As agencies move to the cloud, Pexip can now support them along every step of the way. Customers can access secure video conferencing as a service through our FedRAMP-Authorized Pexip Government Cloud (PGC) platform, or they can deploy in their own private cloud, including Azure Government Community Cloud (GCC) High. Those with the strictest security needs can also host Pexip on-premises for full data control.
"Our FedRAMP Authorized platform offers a pathway for Pexip customers and federal government agencies to future-proof their video investments and securely unite their hybrid workforce. Already trusted by agencies including the VA, NASA, EPA, and the US Air Force, FedRAMP Authorization now enables even more agencies to access Pexip's solution," said Peter McCarthy, VP, Public Sector, Pexip.

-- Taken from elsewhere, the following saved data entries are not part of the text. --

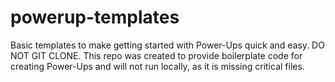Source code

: # powerup-templates
Basic templates to make getting started with Power-Ups quick and easy. DO NOT GIT CLONE. This repo was created to provide boilerplate code for creating Power-Ups and will not run locally, as it is missing critical files.
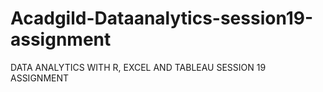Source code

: # Acadgild-Dataanalytics-session19-assignment
DATA ANALYTICS WITH R, EXCEL AND TABLEAU SESSION 19 ASSIGNMENT 
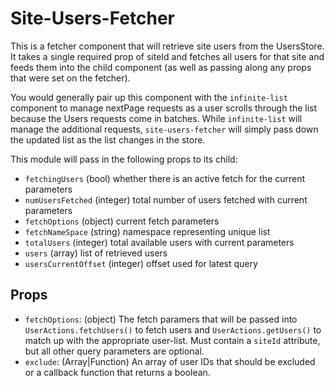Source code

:# Site-Users-Fetcher

This is a fetcher component that will retrieve site users from the UsersStore. It takes a single required prop of siteId and fetches all users for that site and feeds them into the child component (as well as passing along any props that were set on the fetcher).

You would generally pair up this component with the `infinite-list` component to manage nextPage requests as a user scrolls through the list because the Users requests come in batches. While `infinite-list` will manage the additional requests, `site-users-fetcher` will simply pass down the updated list as the list changes in the store.

This module will pass in the following props to its child:

- `fetchingUsers` (bool) whether there is an active fetch for the current parameters
- `numUsersFetched` (integer) total number of users fetched with current parameters
- `fetchOptions` (object) current fetch parameters
- `fetchNameSpace` (string) namespace representing unique list
- `totalUsers` (integer) total available users with current parameters
- `users` (array) list of retrieved users
- `usersCurrentOffset` (integer) offset used for latest query

## Props

- `fetchOptions`: (object) The fetch paramers that will be passed into `UserActions.fetchUsers()` to fetch users and `UserActions.getUsers()` to match up with the appropriate user-list. Must contain a `siteId` attribute, but all other query parameters are optional.
- `exclude`: (Array|Function) An array of user IDs that should be excluded or a callback function that returns a boolean.
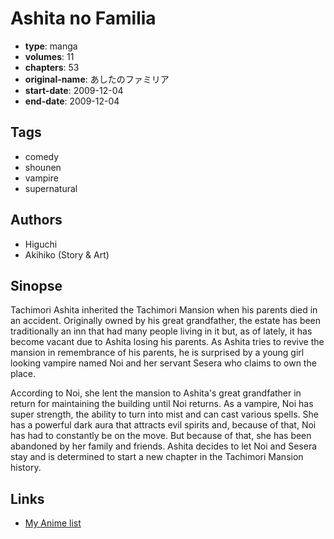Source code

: # Ashita no Familia

-   **type**: manga
-   **volumes**: 11
-   **chapters**: 53
-   **original-name**: あしたのファミリア
-   **start-date**: 2009-12-04
-   **end-date**: 2009-12-04

## Tags

-   comedy
-   shounen
-   vampire
-   supernatural

## Authors

-   Higuchi
-   Akihiko (Story & Art)

## Sinopse

Tachimori Ashita inherited the Tachimori Mansion when his parents died in an accident. Originally owned by his great grandfather, the estate has been traditionally an inn that had many people living in it but, as of lately, it has become vacant due to Ashita losing his parents. As Ashita tries to revive the mansion in remembrance of his parents, he is surprised by a young girl looking vampire named Noi and her servant Sesera who claims to own the place.

According to Noi, she lent the mansion to Ashita's great grandfather in return for maintaining the building until Noi returns. As a vampire, Noi has super strength, the ability to turn into mist and can cast various spells. She has a powerful dark aura that attracts evil spirits and, because of that, Noi has had to constantly be on the move. But because of that, she has been abandoned by her family and friends. Ashita decides to let Noi and Sesera stay and is determined to start a new chapter in the Tachimori Mansion history.

## Links

-   [My Anime list](https://myanimelist.net/manga/24086/Ashita_no_Familia)
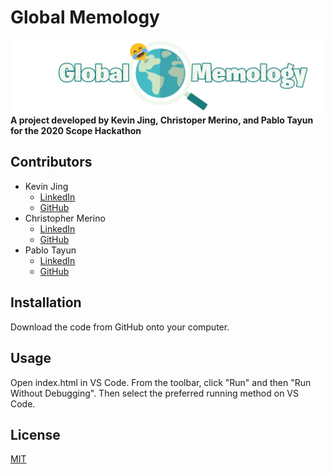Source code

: # Global Memology
![Global Memology Logo](assets/logo.png?raw=true "Logo")
**A project developed by Kevin Jing, Christoper Merino, and Pablo Tayun for the 2020 Scope Hackathon**

## Contributors
- Kevin Jing
    - [LinkedIn](https://www.linkedin.com/in/kevin-jing-248958195/)
    - [GitHub](https://github.com/khjing8/)
- Christopher Merino
    - [LinkedIn](https://www.linkedin.com/in/chrismerinobrito/)
    - [GitHub](https://github.com/ptay26)
- Pablo Tayun
    - [LinkedIn](https://www.linkedin.com/in/pablotayunmazariegos/)
    - [GitHub](https://github.com/cmerino01)

## Installation
Download the code from GitHub onto your computer.

## Usage
Open index.html in VS Code. From the toolbar, click "Run" and then "Run Without Debugging". Then select the preferred running method on VS Code. 

## License
[MIT](https://choosealicense.com/licenses/mit/)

This FedRAMP approval strengthens Pexip's existing security accreditation and authorization posture, which already includes:
US Department of Defense (DoD) Unified Capabilities Approved Product List (UC APL) authorized
Cryptographic Module Validation Program (CMVP) validated Federal Information Processing Standard (FIPS) 140-2 module #3503
ISO/IEC 27001:2013 certified
Section 508 compliant
General Data Protection Regulation (GDPR) compliant
Supports Health Insurance Portability and Accountability Act (HIPAA) compliance
Supports zero trust security architectures
Pexip enables enterprises and organizations of any size to deploy and use video-based communication and collaboration. The Company’s portfolio of products ranges from self-hosted software to cloud service video solutions. Pexip provides seamless collaboration between previously incompatible video and audio technologies such as professional video conferencing systems, Skype for Business, Microsoft Teams, Google Hangouts Meet, and WebRTC. Pexip’s software-based meeting platform can also be used as a foundation for service provider offerings. Pexip has HQ in Oslo, Norway, main offices in London, UK, New York and Reston, US and Sydney, Australia, as well as sales offices across the globe.